Tüm sorunlara rağmen Albin Kurti’nin temiz bir siyasetçi kimliğine sahip olması, genç kuşak Kosovalıların ve işsiz kesimin umudu olarak liderliğe taşınmış olması önemli bir gelişmedir.
ABD ve AB ülkeleri, genç Kosova devleti ve siyaseti üzerinde adeta bir gölge gibi kontrol mekanizmalarını hep diri tuttular.
Bugüne kadar sandıktan çıkan partileri kontrol ve desteklemeleri Kosova’nın öncelikli kalkınma ihtiyaçlarının karşılanmayışı ne halkı ne batılı ülkeleri kimseyi memnun etmedi.
Bu yeni süreçte Türkiye’nin Kosova ile yeni bir ilişki kurması, Kosova’nın İslam İşbirliği Teşkilatı, Afrika Birliği, Arap Birliği, Körfez İşbirliği Teşkilatı ile ilişkilerinin geliştirilmesinde sağlıklı açılıma katkısı olabilir. Türkiye bu dönemde Kosova ile sıkı bir politika geliştirebilir. Yeni siyaset kuşağının Türkiye’ye olan ilgi ve beklentisini iyi değerlendirmek gerekiyor.
Başbakan Kurti’nin genç, samimi, uluslararası ilişkiler yönü güçlü entelektüel bir kişiliğe sahip olması önemli bir fırsattır. Uzun yıllardır Kosova - Türkiye siyasetinin durağan olan politik ilişkilerinde yeni bir sayfa açmak gerekiyor.
2019 yılı haziran ayında Türkiye’ye sürpriz ziyaret gerçekleştiren Kurti, TBMM Başkanı Mustafa Şentop, TİKA ve Türkiye’deki partilerle görüşmeler gerçekleştirdi.

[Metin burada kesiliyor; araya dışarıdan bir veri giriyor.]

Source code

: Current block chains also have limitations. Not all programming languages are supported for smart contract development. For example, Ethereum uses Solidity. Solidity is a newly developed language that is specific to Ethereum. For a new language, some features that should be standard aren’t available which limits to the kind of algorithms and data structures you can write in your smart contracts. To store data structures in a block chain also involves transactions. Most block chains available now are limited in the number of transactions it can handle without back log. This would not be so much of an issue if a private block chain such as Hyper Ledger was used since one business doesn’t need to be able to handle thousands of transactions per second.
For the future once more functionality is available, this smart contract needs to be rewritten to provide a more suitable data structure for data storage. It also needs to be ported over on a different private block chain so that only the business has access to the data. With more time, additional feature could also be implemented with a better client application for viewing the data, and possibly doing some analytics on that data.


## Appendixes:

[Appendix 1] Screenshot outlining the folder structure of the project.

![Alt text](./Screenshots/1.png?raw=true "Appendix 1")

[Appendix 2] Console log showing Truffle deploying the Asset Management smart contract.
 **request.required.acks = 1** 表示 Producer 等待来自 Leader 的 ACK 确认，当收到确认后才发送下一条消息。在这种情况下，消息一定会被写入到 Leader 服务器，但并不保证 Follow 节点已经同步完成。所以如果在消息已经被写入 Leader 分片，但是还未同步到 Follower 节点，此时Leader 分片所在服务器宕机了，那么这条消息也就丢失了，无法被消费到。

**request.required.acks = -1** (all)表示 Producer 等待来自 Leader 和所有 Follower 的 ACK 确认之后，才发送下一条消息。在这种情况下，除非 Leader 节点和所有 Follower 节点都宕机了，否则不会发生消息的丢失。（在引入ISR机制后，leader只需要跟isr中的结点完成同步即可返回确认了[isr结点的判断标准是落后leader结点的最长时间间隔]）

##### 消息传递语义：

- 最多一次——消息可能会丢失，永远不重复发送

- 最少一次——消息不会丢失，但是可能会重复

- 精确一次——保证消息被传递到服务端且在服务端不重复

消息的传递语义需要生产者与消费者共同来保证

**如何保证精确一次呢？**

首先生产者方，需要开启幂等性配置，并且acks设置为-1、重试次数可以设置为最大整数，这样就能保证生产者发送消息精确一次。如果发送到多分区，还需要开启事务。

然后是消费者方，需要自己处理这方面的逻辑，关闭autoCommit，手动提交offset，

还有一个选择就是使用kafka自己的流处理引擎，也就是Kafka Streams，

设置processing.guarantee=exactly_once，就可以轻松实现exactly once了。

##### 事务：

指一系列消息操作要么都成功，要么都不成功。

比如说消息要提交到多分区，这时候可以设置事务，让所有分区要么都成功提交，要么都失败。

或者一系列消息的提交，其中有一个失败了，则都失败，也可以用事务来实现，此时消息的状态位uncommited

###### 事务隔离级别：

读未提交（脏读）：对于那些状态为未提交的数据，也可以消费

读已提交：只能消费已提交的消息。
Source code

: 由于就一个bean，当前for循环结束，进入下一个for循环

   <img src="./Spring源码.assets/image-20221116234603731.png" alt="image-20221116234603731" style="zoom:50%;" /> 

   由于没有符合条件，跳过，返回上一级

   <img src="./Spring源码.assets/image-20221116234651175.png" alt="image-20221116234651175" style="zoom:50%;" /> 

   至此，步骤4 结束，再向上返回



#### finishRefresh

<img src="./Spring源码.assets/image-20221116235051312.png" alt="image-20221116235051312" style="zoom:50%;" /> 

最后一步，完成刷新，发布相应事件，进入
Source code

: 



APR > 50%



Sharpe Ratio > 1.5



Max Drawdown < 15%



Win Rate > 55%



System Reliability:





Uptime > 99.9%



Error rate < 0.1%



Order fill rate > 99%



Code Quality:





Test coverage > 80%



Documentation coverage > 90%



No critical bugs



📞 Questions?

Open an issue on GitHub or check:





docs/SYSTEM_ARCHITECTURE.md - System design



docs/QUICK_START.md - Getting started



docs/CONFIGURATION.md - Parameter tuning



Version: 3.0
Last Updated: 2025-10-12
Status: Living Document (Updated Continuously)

Ayrıca Türkiye’deki Arnavut kökenli dernek ve vakıfları ziyaret eden Kurti, Türkiye ile ilişkilerini geliştirmekten yana olduğunu, özellikle de Arnavut tarihçilerin yetişmesi için Türkiye’deki arşivlerde araştırma yapmak üzere akademisyenlerin burslandıracağını söylemişti.
Albin Kurti, Türkiye ile Kosova arasındaki ilişkilerin geliştirilmesine vurgu yapan ender siyasetçilerden biri olduğunu unutmamak gerekiyor.